A hospital medical staff is an unusual entity. It serves the interests of the
hospital but is not part of the hospital corporation. Because most states place
limits on the ability of physicians to work for hospitals directly, the hospital
usually does not employ or control the actions of the members of the
committee. The medical staff is legally separate from the constituent
physicians’ practices. They may engage in joint decision making for the
hospital, but they are not a joint venture with the hospital. It is important to
note that the courts have found that the members of a hospital medical staff
are, by definition, a conspiracy.
This view was articulated in Weiss v. York Hospital, [
Weiss v. York Hosp., 745
F.2d 786 (3d. Cir. 1984).] an antitrust case. The plaintiff in
Weiss had sued
some of the individual physicians on the medical staff, but he had also sued
the medical staff itself as an independent entity. The court found that the
medical staff had no independent legal existence but accepted the plaintiff’s
allegation that the individual physicians were engaged in a conspiracy as
defined in section 1 of the Sherman Antitrust Act:
We agree with the Plaintiffs that, as a matter of law, the medical staff is
a combination of individual doctors and therefore that any action taken
by the medical staff satisfies the “contract, combination, or conspiracy”

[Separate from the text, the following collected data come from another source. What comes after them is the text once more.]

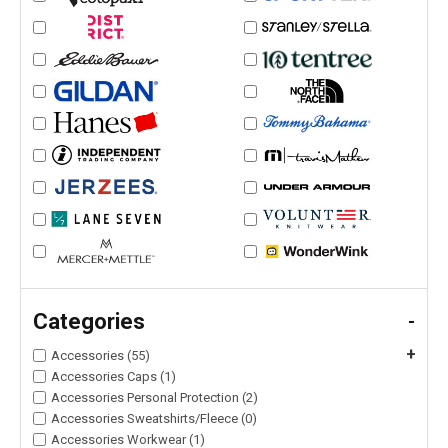
Categories
-
+
Accessories (55)
Accessories Caps (1)
Accessories Personal Protection (2)
Accessories Sweatshirts/Fleece (0)
Accessories Workwear (1)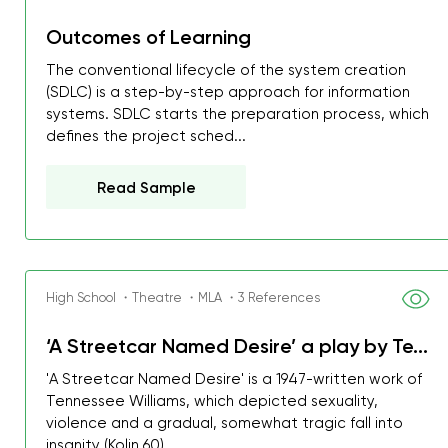
Outcomes of Learning
The conventional lifecycle of the system creation
(SDLC) is a step-by-step approach for information
systems. SDLC starts the preparation process, which
defines the project sched...
Read Sample
High School ・Theatre ・MLA ・3 References
‘A Streetcar Named Desire’ a play by Te...
My GPA is 4.0 and I’ve 
'A Streetcar Named Desire' is a 1947-written work of
everything myself, but th
Tennessee Williams, which depicted sexuality,
violence and a gradual, somewhat tragic fall into
I was about to fail thus
insanity (Kolin 60)....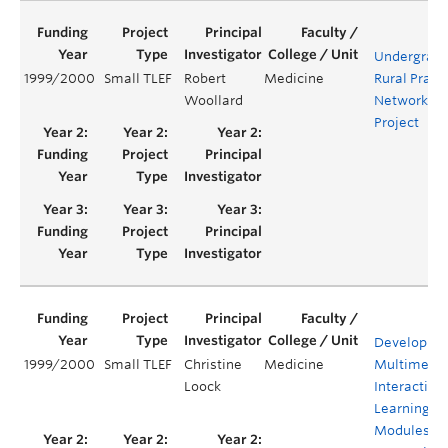
Undergrad
1999/2000
Small TLEF
Robert
Medicine
Rural Pract
Woollard
Network
Project
Developmen
1999/2000
Small TLEF
Christine
Medicine
Multimedi
Loock
Interactive
Learning
Modules fo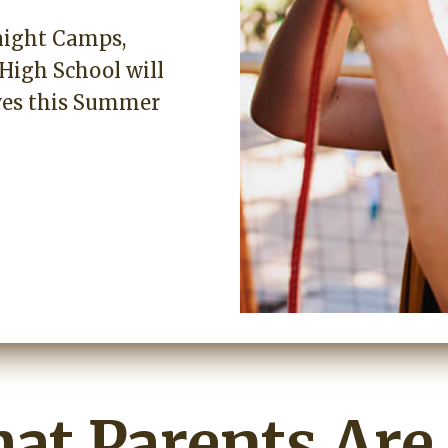
night Camps,
High School will
ives this Summer
at Parents Are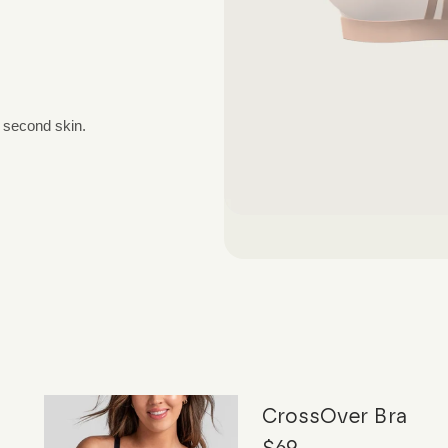
a second skin.
CrossOver Bra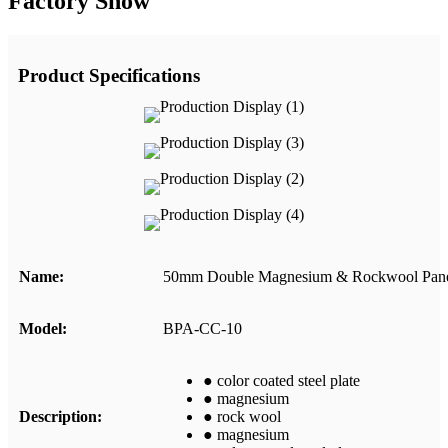
Factory Show
Product Specifications
Name
:
50mm Double Magnesium & Rockwool Pan
Model
:
BPA-CC-10
● color coated steel plate
● magnesium
Description
:
● rock wool
● magnesium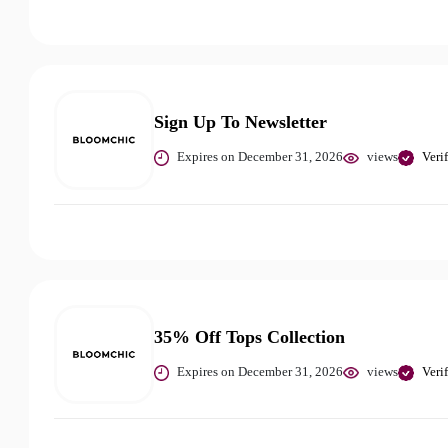
Sign Up To Newsletter
Expires on December 31, 2026
views
Veri
35% Off Tops Collection
Expires on December 31, 2026
views
Veri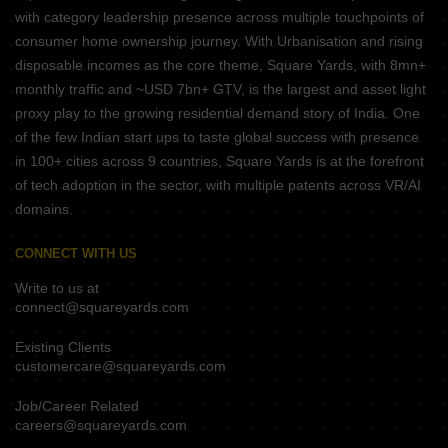
with category leadership presence across multiple touchpoints of
consumer home ownership journey. With Urbanisation and rising
disposable incomes as the core theme, Square Yards, with 8mn+
monthly traffic and ~USD 7bn+ GTV, is the largest and asset light
proxy play to the growing residential demand story of India. One
of the few Indian start ups to taste global success with presence
in 100+ cities across 9 countries, Square Yards is at the forefront
of tech adoption in the sector, with multiple patents across VR/AI
domains.
CONNECT WITH US
Write to us at
connect@squareyards.com
Existing Clients
customercare@squareyards.com
Job/Career Related
careers@squareyards.com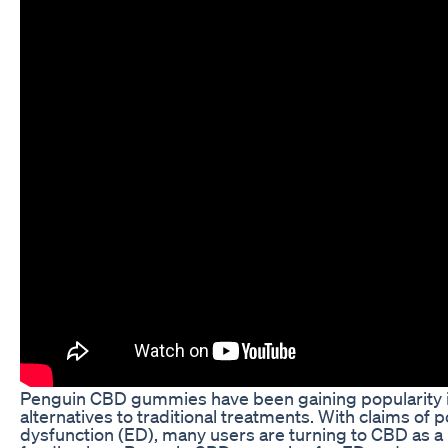
Penguin CBD gummies have been gaining popularity in 
alternatives to traditional treatments. With claims of p
dysfunction (ED), many users are turning to CBD as a pot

requirement of section 1. [Weiss at 815.]
The key to this case is the distinction between the medical staff as an entity
unto itself and the individual physicians who make up the medical staff.
Although the trial court instructed the jury that the medical staff was an
“unincorporated division” of the hospital and thus the two were a “single
entity,” incapable of conspiring, it was careful to distinguish the actions of the
individual members of the medical staff:
The Court also instructed the jury, however, that if they found that some
or all of the individual Defendants took action against the Plaintiffs “in
whole or in part in their individual capacities and motivated in whole or
in part by independent personal economic interests, then such
individual- named Defendants are, under the law, independent
economic entities … legally capable of conspiring with York Hospital or
its Medical and Dental Staff.” [
Weiss at 813.]
In the case of Quinn v. Kent General Hospital, [
Quinn v. Kent Gen’l Hosp., 716
F. Supp. 1226 (1985).] the court expanded on this distinction between the
medical staff and the individual physicians:
It is certainly true that, regardless of their specialty, the members of the
Hospital’s active medical staff have a financial interest in limiting the
number of physicians admitted to active staff privileges at the Hospital,
for all admitting staff members compete with each other.… The active
staff cannot be regarded as a single economic unit, but must be viewed
as a collection of independent economic actors who are capable of
combining or conspiring with each other for purposes of the Sherman
Act. [Quinn at 1242.]
The holdings of the Weiss and
Quinn courts represent the view that medical
staff committees satisfy the legal definition of a
conspiracy: an informal
relationship between independent parties to carry out joint action. Conspiracy
is generally used as a pejorative term, but here it is presumed that the
conspiracy is for good, not evil. Nonetheless, it means that medical staff
committees that act improperly are subject to the same federal laws that
govern traditional illegal conspiracies, including the antitrust laws and the
Racketeering Influenced Corrupt Organizations Act (RICO).